Manual gradient for W1:
 tensor([[ 0.0000,  0.0000,  0.0000],
        [ 4.9017, -5.0050, -3.0683]], grad_fn=<MmBackward0>)
Manual gradient for b1:
 tensor([[0.0000, 3.8785]], grad_fn=<MulBackward0>)


In [28]:
W1.grad, b1.grad

(tensor([[ 0.0000,  0.0000,  0.0000],
         [ 4.9017, -5.0050, -3.0683]]),
 tensor([0.0000, 3.8785]))

In [29]:
# Seed for reproducibility
torch.manual_seed(0)

# Parameters
W1 = torch.randn(2, 3, requires_grad=False)
b1 = torch.randn(2, requires_grad=False)
W2 = torch.randn(1, 2, requires_grad=False)
b2 = torch.randn(1, requires_grad=False)

# Learning rate
lr = 0.01


In [30]:
def forward(X):
    # Forward pass through the network
    z1 = torch.mm(X, W1.t()) + b1
    a1 = torch.relu(z1)
    z2 = torch.mm(a1, W2.t()) + b2
    return z2, a1, z1

def backward(X, a1, z1, z2, outputs, targets):
    # Calculate loss (MSE)
    loss = (outputs - targets).pow(2).mean()
    
    # Gradients of the loss w.r.t. output
    d_loss_output = 2 * (outputs - targets) / outputs.size(0)
    
    # Gradients through the second layer
    grad_W2 = torch.mm(d_loss_output.t(), a1).t()
    grad_b2 = d_loss_output.sum(0)
    
    # Gradients through the first layer
    d_loss_a1 = torch.mm(d_loss_output, W2)
    d_a1_z1 = (z1 > 0).float()  # Derivative of ReLU
    d_loss_z1 = d_loss_a1 * d_a1_z1
    
    grad_W1 = torch.mm(d_loss_z1.t(), X).t()
    grad_b1 = d_loss_z1.sum(0)
    
    return grad_W1, grad_b1, grad_W2, grad_b2, loss

def update_params(grad_W1, grad_b1, grad_W2, grad_b2, lr):
    # Update parameters using gradient descent
    global W1, b1, W2, b2
    W1 -= lr * grad_W1
    b1 -= lr * grad_b1
    W2 -= lr * grad_W2
    b2 -= lr * grad_b2


In [31]:
# Dummy dataset
X = torch.randn(100, 3)  # 100 samples, 3 features each
targets = torch.randn(100, 1)  # 100 target values

# Training loop
for epoch in range(100):  # 100 epochs
    for i in range(X.size(0)):
        inputs = X[i:i+1]
        target = targets[i:i+1]
        
        # Forward pass
        outputs, a1, z1 = forward(inputs)
        
        # Backward pass
        grad_W1, grad_b1, grad_W2, grad_b2, loss = backward(inputs, a1, z1, outputs, outputs, target)
        
        # Update parameters
        update_params(grad_W1, grad_b1, grad_W2, grad_b2, lr)
    
    if epoch % 10 == 0:
        print(f'Epoch {epoch}, Loss: {loss.item()}')

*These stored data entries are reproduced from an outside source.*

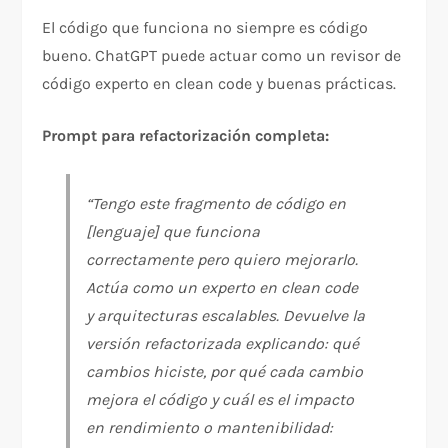
El código que funciona no siempre es código
bueno. ChatGPT puede actuar como un revisor de
código experto en clean code y buenas prácticas.
Prompt para refactorización completa:
“Tengo este fragmento de código en
[lenguaje] que funciona
correctamente pero quiero mejorarlo.
Actúa como un experto en clean code
y arquitecturas escalables. Devuelve la
versión refactorizada explicando: qué
cambios hiciste, por qué cada cambio
mejora el código y cuál es el impacto
en rendimiento o mantenibilidad: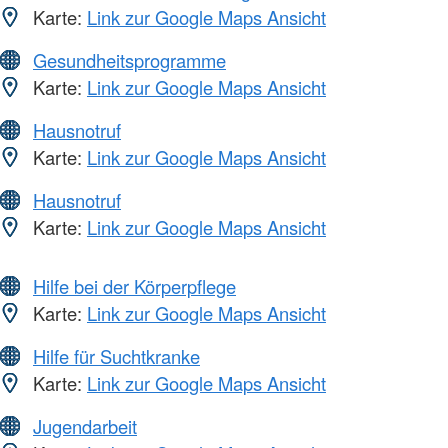
Karte:
Link zur Google Maps Ansicht
Gesundheitsprogramme
Karte:
Link zur Google Maps Ansicht
Hausnotruf
Karte:
Link zur Google Maps Ansicht
Hausnotruf
Karte:
Link zur Google Maps Ansicht
Hilfe bei der Körperpflege
Karte:
Link zur Google Maps Ansicht
Hilfe für Suchtkranke
Karte:
Link zur Google Maps Ansicht
Jugendarbeit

RuntimeError: The size of tensor a (3) must match the size of tensor b (2) at non-singleton dimension 1

## Example Use Case

### Dataset
We use a synthetic dataset for demonstration purposes.

### Preprocessing
No preprocessing is required for this simple dataset.

### Training the Model
Training the Linear Neural Network using the synthetic dataset.


## Visualization

## Conclusion and Insights

In this notebook, we have explored the fundamentals of Linear Neural Networks and implemented a simple model in PyTorch. Linear models are useful for understanding the basic principles of neural networks and serve as a foundation for more complex architectures.